For the next session in Topanga Canyon, California, the band intended to explore their bombastic desires and lay down some sonic revelry in the experimental soundscape-friendly hands of engineer Shawn Everett. Several of the songs from this session lyrically explore the areas of Lenker’s thought process that she describes as “unabashedly as psychedelic as I naturally think,” including “Little Things,” which came out of this session. The prepared acoustic guitars and huge stomp beat of today’s “Time Escaping” create a matching, otherworldly backdrop for the subconscious dream of timeless, infinite mystery. When her puppy Oso ran into the vocal booth during the final take of the song, Adrianne looked down and spoke “It’s Music!” to explain in the best terms possible the reality of what was going on to the confused dog. “It’s Music Oso!”
The third session, high in the Colorado Rockies, was set up to be a more traditional Big Thief recording experience, working with UFOF and Two Hands engineer Dom Monks. Monks’ attentiveness to song energies and reverence for the first take has become a huge part of the magic of Thief’s recent output. One afternoon in the castle-like studio, the band was running through a brand new song “Change” for the first time. Right when they thought it might be time to do a take, Monks came out of the booth to let them know that he’d captured the practice and it was perfect as it was.

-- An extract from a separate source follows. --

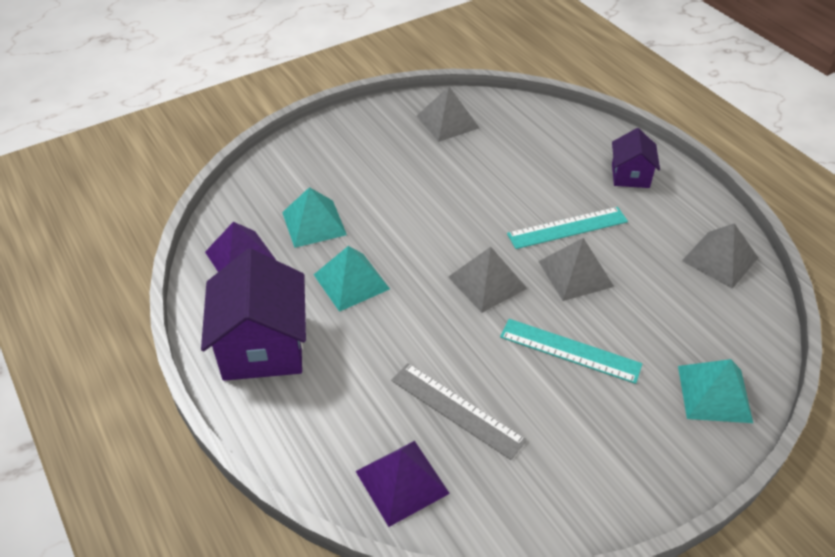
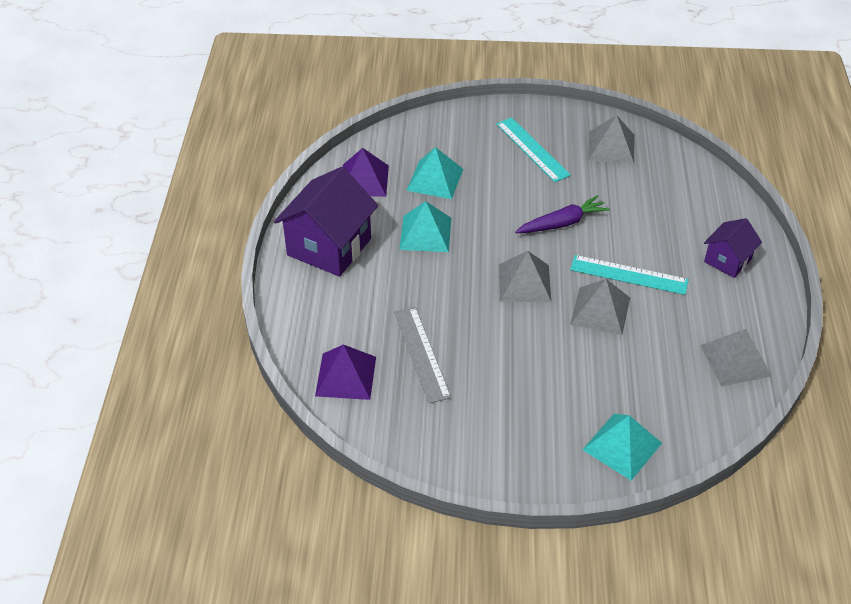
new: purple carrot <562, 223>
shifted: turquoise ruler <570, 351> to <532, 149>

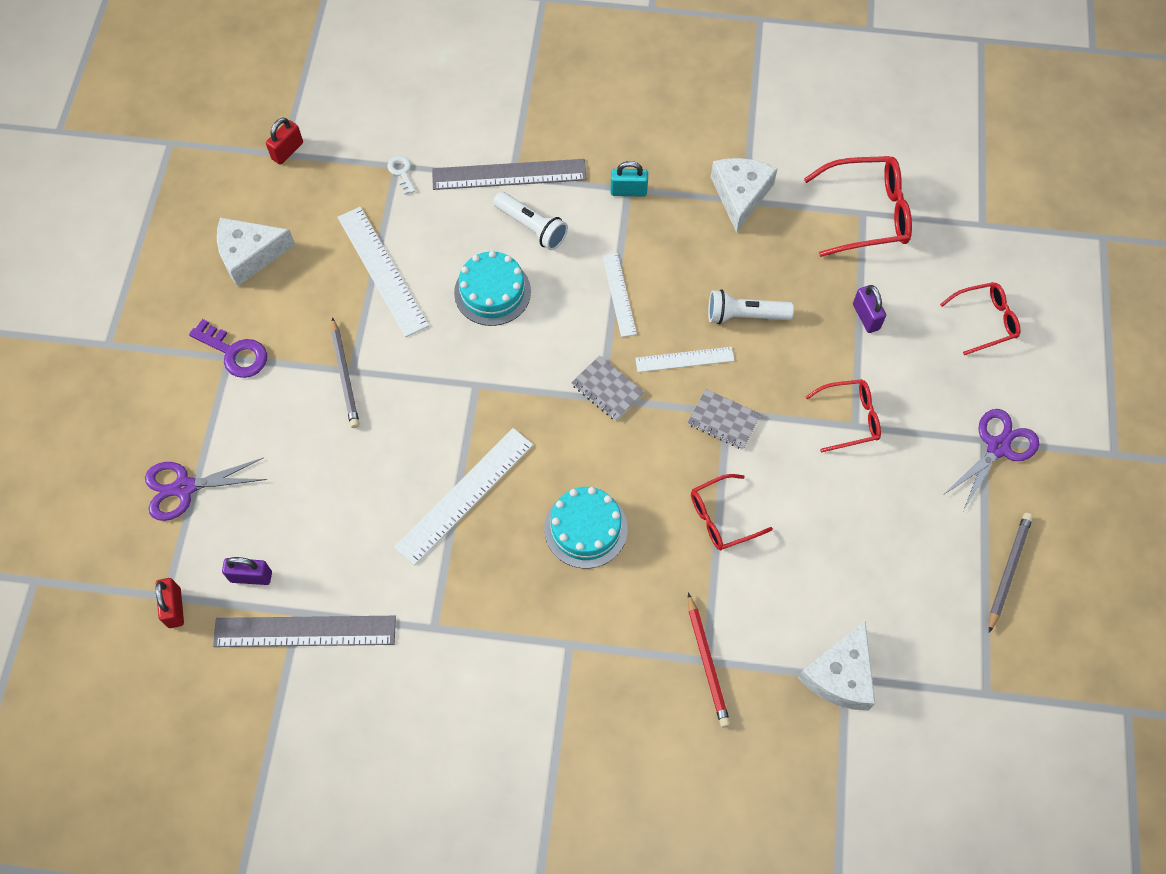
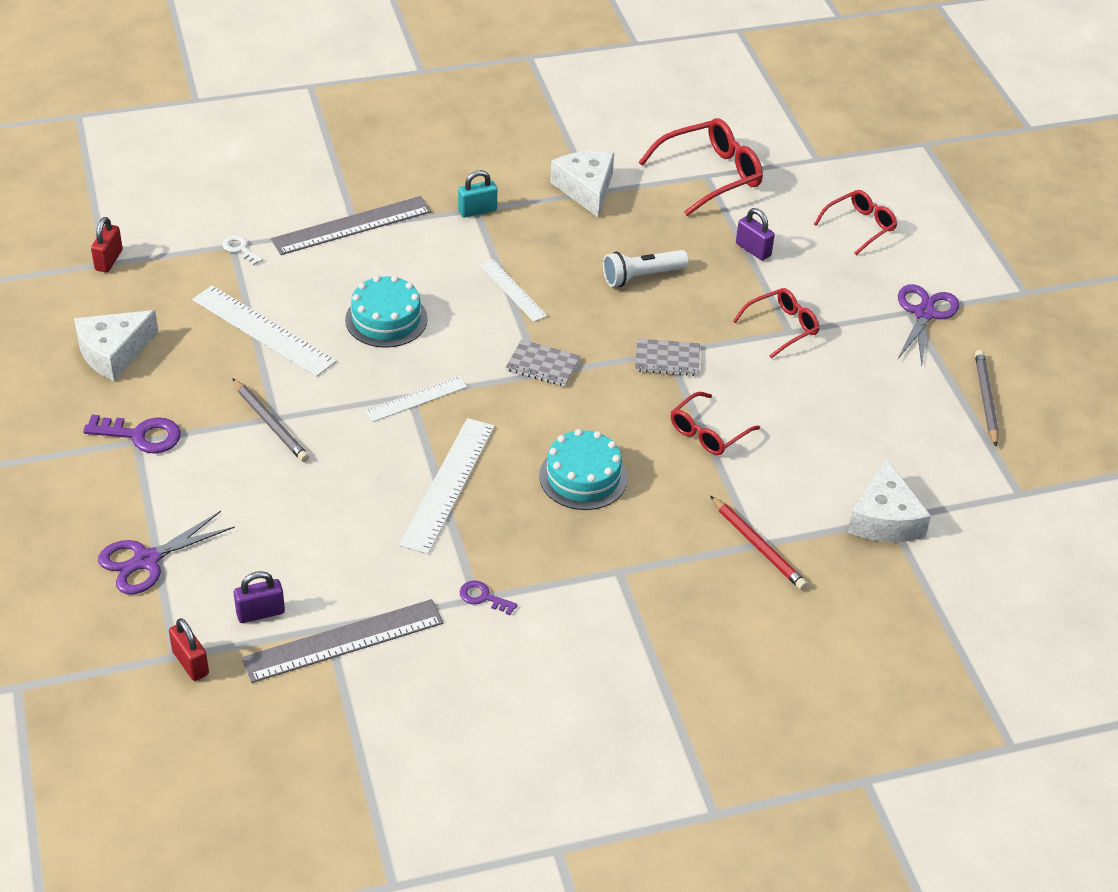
gone: white flashlight <531, 227>
new: purple key <483, 597>
shifted: white ruler <684, 359> to <416, 399>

The final session, in hot-as-heaven Tucson, Arizona, took place in the home studio of Scott McMicken. The several months of recording had caught up to Big Thief at this point so, in order to bring in some new energy, they invited long-time friend Mat Davidson of Twain to join. This was the first time that Big Thief had ever brought in a 5th instrumentalist for such a significant contribution. His fiddle, and vocals weave a heavy presence throughout the Tucson tracks. If the album’s main through-line is its free-play, anything-is-possible energy, then this environment was the perfect spot to conclude its creation — filling the messy living room with laughter, letting the fire blaze in the backyard, and ripping spontaneous, extended jams as trains whistled outside.

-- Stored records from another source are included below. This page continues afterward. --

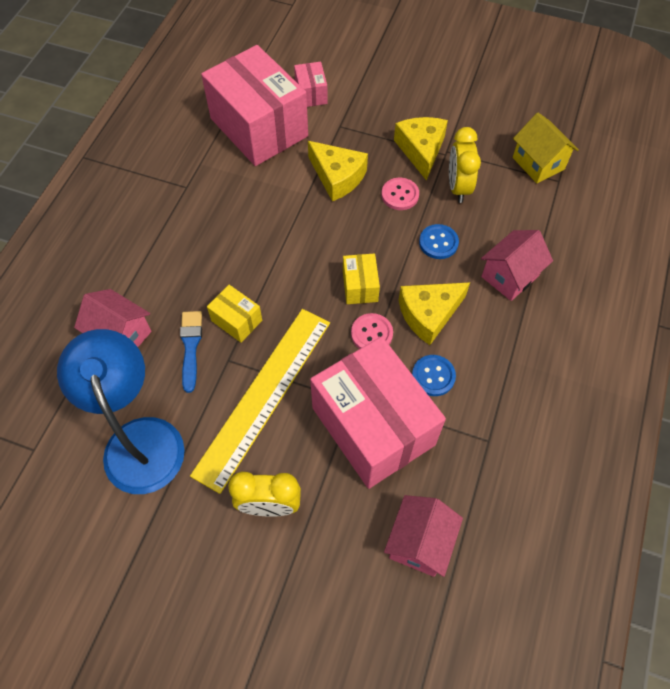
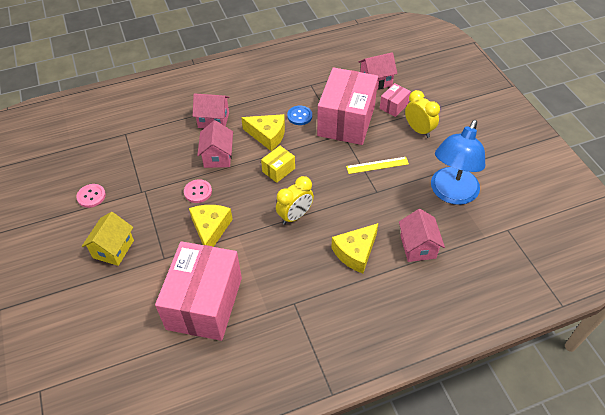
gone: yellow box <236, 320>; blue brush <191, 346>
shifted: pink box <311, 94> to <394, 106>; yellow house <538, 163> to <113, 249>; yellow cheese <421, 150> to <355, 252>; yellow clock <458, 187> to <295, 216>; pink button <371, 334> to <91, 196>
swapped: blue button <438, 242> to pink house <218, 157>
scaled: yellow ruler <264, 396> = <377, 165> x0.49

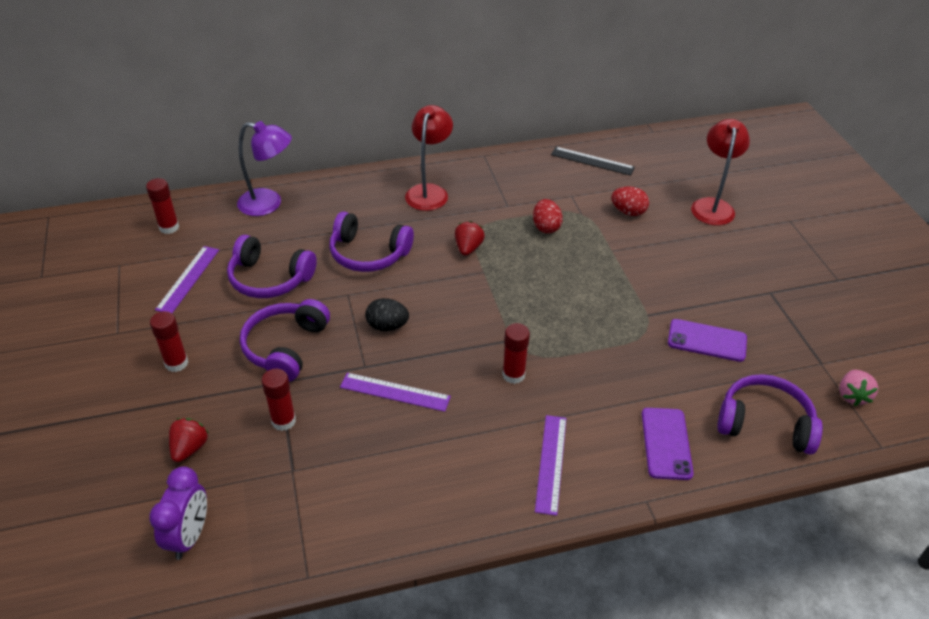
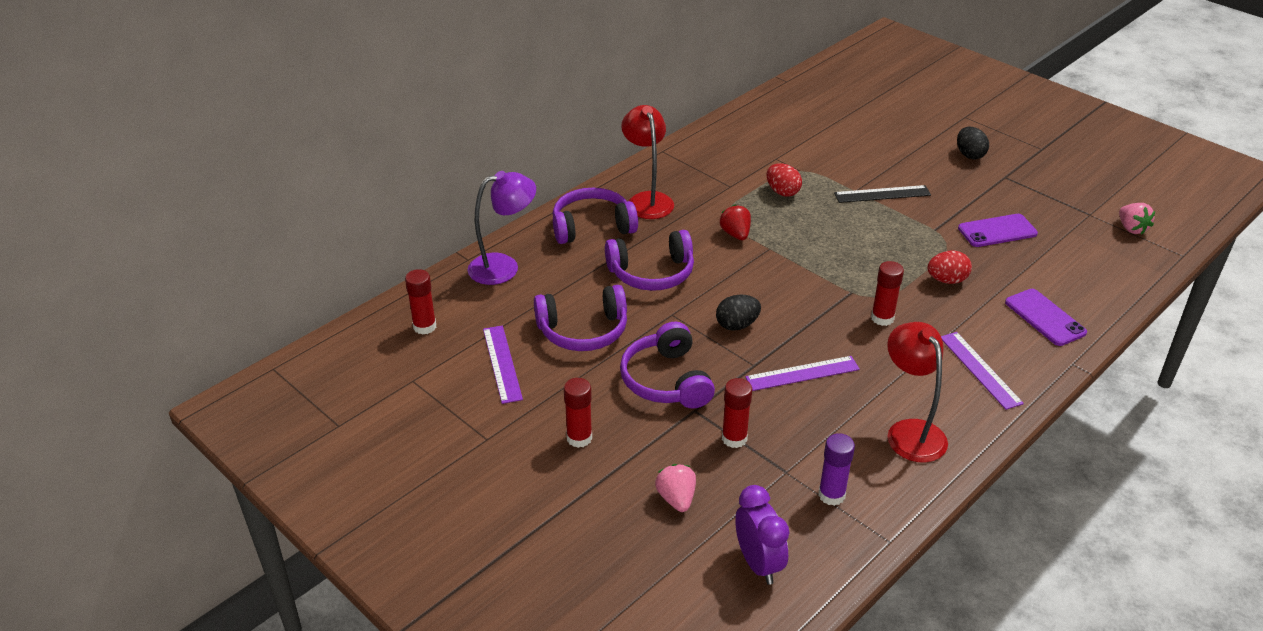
new: black egg <969, 155>; purple glue stick <831, 495>
shifted: red lamp <712, 206> to <910, 431>; black ruler <592, 161> to <882, 194>; red egg <628, 212> to <946, 280>; purple headphones <765, 423> to <592, 226>
repainted: red strawberry <189, 448> to pink strawberry <676, 499>

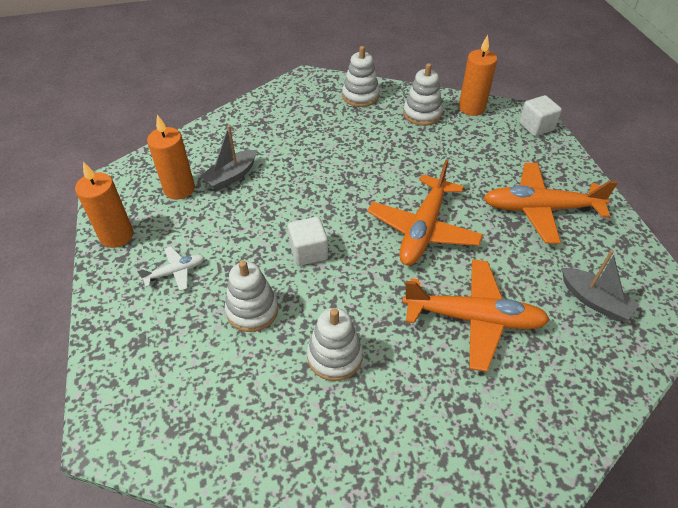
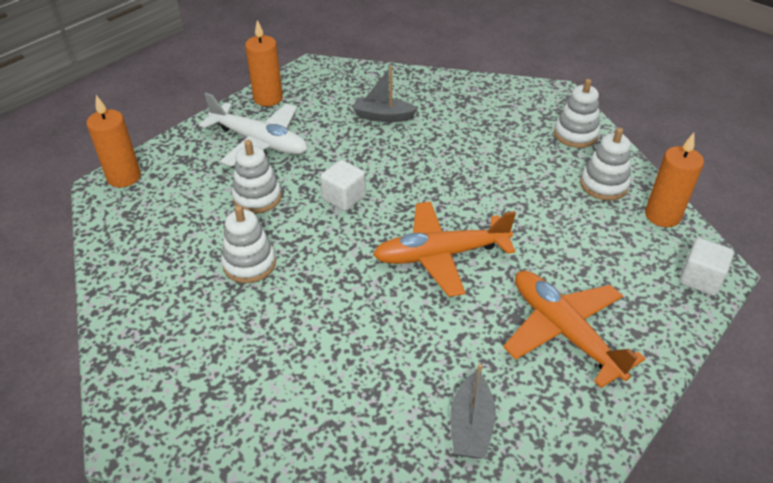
gone: orange plane <474, 318>
shifted: orange candle <179, 189> to <124, 177>
scaled: white plane <175, 272> = <260, 142> x2.06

All 4 of these sessions, in their varied states of fidelity, style, and mood, when viewed together as one album seem to stand for a more honest, zoomed-out picture of lived experience than would be possible on a traditional, 12 song record. This was exactly what the band hoped would be the outcome of this kind of massive experiment. When Max’s mom asked on a phone call what it feels like to be back together with the band playing music for the first time in a year, he described to the best of abilities: “Well it’s like, we’re a band, we talk, we have different dynamics, we do the breaths, and then we go on stage and suddenly it feels like we are now on a dragon. And we can’t really talk because we have to steer this dragon.”
The attempt to capture something deeper, wider, and full of mystery, points to the inherent spirit of Big Thief. Traces of this open-hearted, non-dogmatic faith can be felt through previous albums, but here on Dragon New Warm Mountain I Believe In You lives the strongest testament to its existence.